Files
cc-ci-orchestrator/cc-ci-plan/concurrency-restructure-plan.md

3.6 KiB
Raw Blame History

Concurrency restructure — concise plan (for review)

Goal: collapse the two concurrency mechanisms (per-recipe flock + pidfile registry/janitor) into one primitive — a per-app-domain kernel flock — and make lock lifetime bounded by construction. Reference: cc-ci docs/concurrency.md §8.

Target invariant chain

lock lifetime ⊆ harness process lifetime ⊆ drone step lifetime ⊆ hard deadline

Never steal a held lock; manage the holder's lifetime. A held lock = live owner (kernel-guaranteed).

Phases (each independently landable, in order)

P1 — Lock-lifetime hardening (no behavior change to locking model)

  • Harness startup: PR_SET_PDEATHSIG(SIGTERM) + post-prctl getppid()==1 race check → drone cancel now kills the harness, fixing the leaked-python gap.
  • .drone.yml step wrapper: setsid + trap killing the process group on TERM/EXIT.
  • Self-deadline: signal.alarm(90*60) → teardown + exit. Hard upper bound on any run.
  • Verify: trigger a build, cancel via API, assert harness pid gone + app torn down by next janitor.

P2 — Flock-probe janitor (replace the pidfile registry)

  • Run start: exclusive flock on /run/lock/cc-ci-app-<domain>.lock before app creation, held for process lifetime (also serialises double-!testme of the same PR/ref).
  • Janitor: probe each candidate's lockfile with LOCK_EX|LOCK_NB. Acquirable → orphan → reap while holding the probe lock (closes janitor-vs-new-run race). Held → live run → leave; if lockfile mtime > 2× max run time, log loudly (lslocks hint) — flag, never steal.
  • Delete: register_run_app, unregister_run_app, _run_owner_state, ACTIVE_RUN_DIR, CCCI_JANITOR_MAX_AGE + age fallback, pid-reuse guard.
  • Bonus: post-reboot orphans reaped immediately (locks gone = acquirable) instead of after 2h.
  • Keep: RUN_APP_RE allowlist, candidate discovery (abra ls + docker-service sweep).

P3 — Per-run ABRA_DIR (delete the per-recipe flock)

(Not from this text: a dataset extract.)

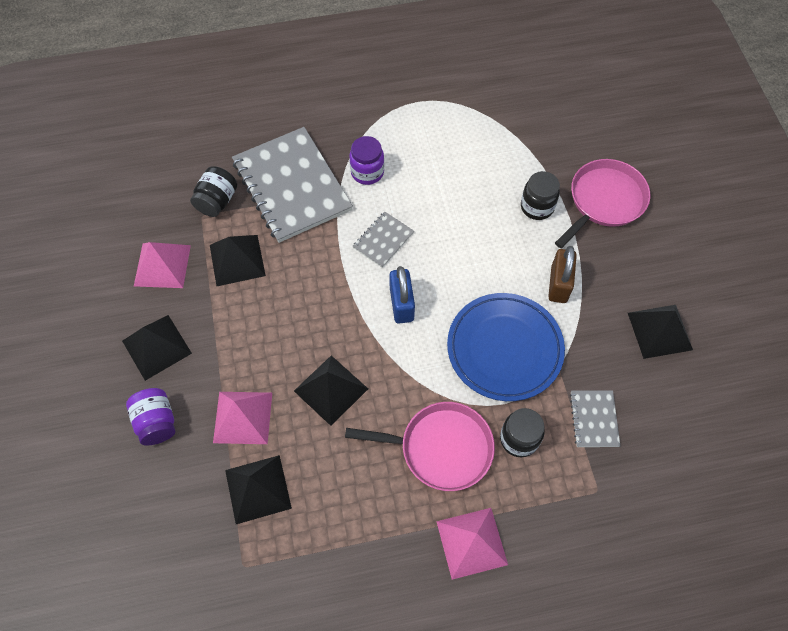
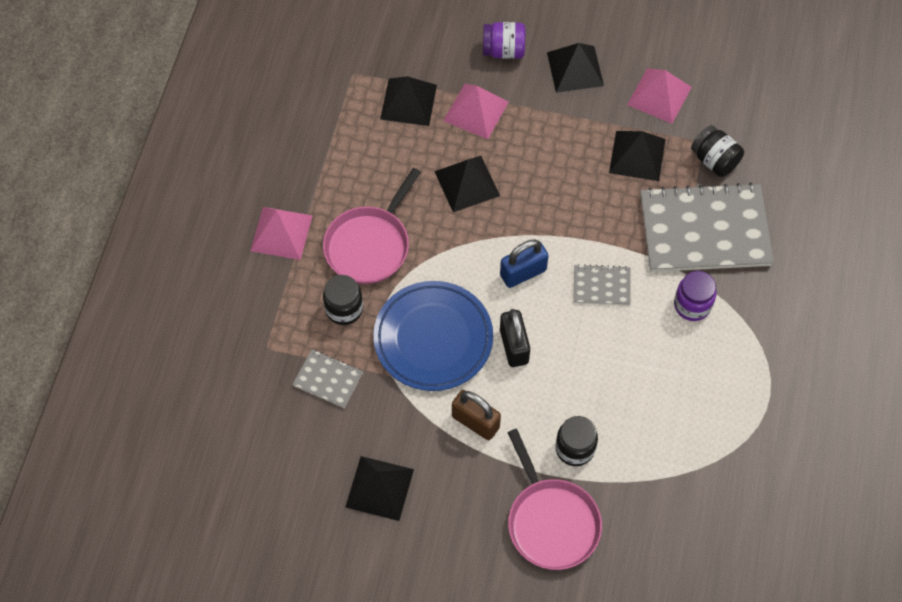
camera: 115 degrees right, 0 degrees up
(383, 240) = (601, 286): grey notebook -> grey notebook turned 60 degrees counterclockwise
(401, 304) = (523, 273): blue padlock -> blue padlock turned 45 degrees counterclockwise
(475, 283) = (514, 346): none -> black padlock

  • Each build: ABRA_DIR=/var/lib/cc-ci-runs/<n>/abra, seeded with the server config (verified: abra honors ABRA_DIR; fails only on missing servers/).
  • fetch_recipe becomes a plain clone into a fresh dir (no rm-rf of a shared tree).
  • Delete: acquire_recipe_lock + /run/lock/cc-ci-recipe-* + the "before fetch_recipe" ordering rule.
  • Wins: same-recipe PRs truly parallel (kills head-of-line blocking §8.2); manual operator activity on /root/.abra can no longer corrupt CI runs (§8.3/§8.4 moot).
  • Risk to resolve: orphaned app's .env lives in the dead run's tree — janitor must rely on the existing env-less teardown path (docker-service sweep). Confirm teardown_app(verify=False) fully works without the .env.

P4 — Config cleanup

  • Drop concurrency.limit from .drone.yml; DRONE_RUNNER_CAPACITY (drone-runner.nix) becomes the single knob (§8.6).

P5 — Spec rewrite

  • Rewrite docs/concurrency.md to the new model (one mechanism, one table) + §10 lock-lifetime chain.

Out of scope (do not touch)

  • services_converged() / paused-is-settled logic; RUN_APP_RE; recipe-test gates; warm/canonical apps.

Open questions for review

  1. P3 server-config seeding: copy vs symlink of $ABRA_DIR/servers/<server>? (symlink simpler; copy isolates harder — does abra write into servers/ during a run? e.g. app .env lives there → copy needed, per-run env file then dies with the run dir, see P3 risk.)
  2. Self-deadline value: 90 min ok? (longest observed green run ~35 min incl. flock wait.)
  3. Land P1+P2 together or separately? (P2 testable solo; P1 is pure hardening — could merge.)